In August 1851 Fleming, Livingstone and Oswell crossed what is now the eastern Caprivi to reach old Sesheke on the Zambezi from where they further explored the middle Zambezi. In so doing the party divided itself with Fleming and Oswell travelling eastward from the Chobe confluence, while Livingstone remained behind.

It is, therefore, not unlikely that Fleming was with Oswell, when the latter figure observed the position of Mosi-oa-Tunya (Victoria Falls), which he pinpointed on a map with the observation “spray seen at 10 miles.” This was just over four years prior to Livingstone’s so-called discovery in November 1855.

Encouraged by the commercial prospects he had encountered during the 1851 expedition, Fleming subsequently succeeded in obtaining financial backing from a Cape Town merchant named Howson Rutherford, in order to establish himself as an interior trader. In a letter to Oswell, Livingstone thus reported: “Your cook George Fleming proposes to go up country on his own account some months hence. Mr. Rutherford seems to approve of the plan and so I think will give him goods to trade with.”

Blakie further reports:  “It was Mr.
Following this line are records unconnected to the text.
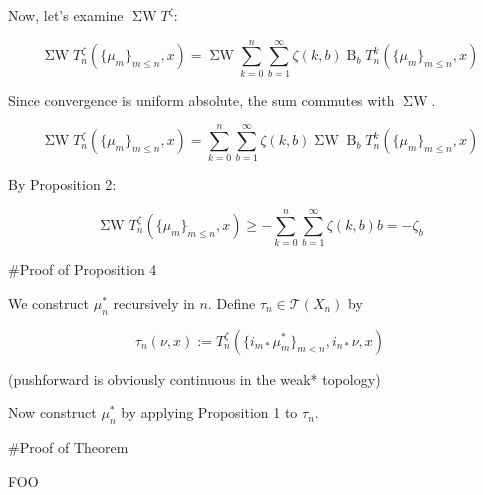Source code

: \documentclass[a4paper]{article}
\newcommand{\B}{\operatorname{B}_b}
\newcommand{\SW}{\operatorname{\Sigma W}}
\begin{document}
Now, let's examine ${\SW T^\zeta}$:

$$\SW T^\zeta_n(\{\mu_m \}_{m \leq n},x)=\SW \sum_{k=0}^n \sum_{b=1}^\infty \zeta(k,b) \B T^k_n(\{\mu_m \}_{m \leq n},x)$$

Since convergence is uniform absolute, the sum commutes with ${\SW}$.

$$\SW T^\zeta_n(\{\mu_m \}_{m \leq n},x)=\sum_{k=0}^n \sum_{b=1}^\infty \zeta(k,b) \SW \B T^k_n(\{\mu_m \}_{m \leq n},x)$$

By Proposition 2:


$$\SW T^\zeta_n(\{\mu_m \}_{m \leq n},x)\geq -\sum_{k=0}^n \sum_{b=1}^\infty \zeta(k,b)b = -\zeta_b$$

\#Proof of Proposition 4

We construct ${\mu^*_n}$ recursively in ${n}$. Define ${\tau_n \in \mathcal{T}(X_n)}$ by

$$\tau_n(\nu,x):=T_n^\zeta(\{i_{m*}\mu^*_m\}_{m<n}, i_{n*} \nu, x)$$

(pushforward is obviously continuous in the weak* topology)

Now construct ${\mu^*_n}$ by applying Proposition 1 to ${\tau_n}$.

\#Proof of Theorem

FOO
\end{document}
Rutherford who, when Livingstone was at the Cape in 1852, entered into his plans for supplanting the slave-trade by lawful traffic, and at his suggestion engaged George Fleming to go north with him as a trader, and try the experiment.”

It was in this independent context that Fleming ultimately joined Livingstone in returning to the Makololo country in June 1853. The two parted in November 1853 with Fleming travelling back to Grahamstown with a profitable load of ivory.

Fleming’s final known expedition was in 1856 when he was entrusted by the London Missionary Society with the task of carrying supplies to Livingstone, whose exact whereabouts were by then unknown. The two were thereafter reunited at Quelimane in Mozambique. After a further journey to Mauritius, Fleming appears to have remained in Cape Town until his death.

While it is clear that a genuine bond of friendship existed between Fleming and Livingstone the latter’s obsession with taking credit for his supposed ‘discoveries’ along with racial prejudice and the absence of any writings by Fleming himself, has served to obscure his legacy.

NB: The correct location of Mosi-oa-Tuna was between 1851-52 reflected in maps drawn by Oswell and Livingstone, guided by local sources, which were further copied by Anderson, Galton and others, notably including in William Cooley’s 1852 publication “Inner Africa Laid Open.”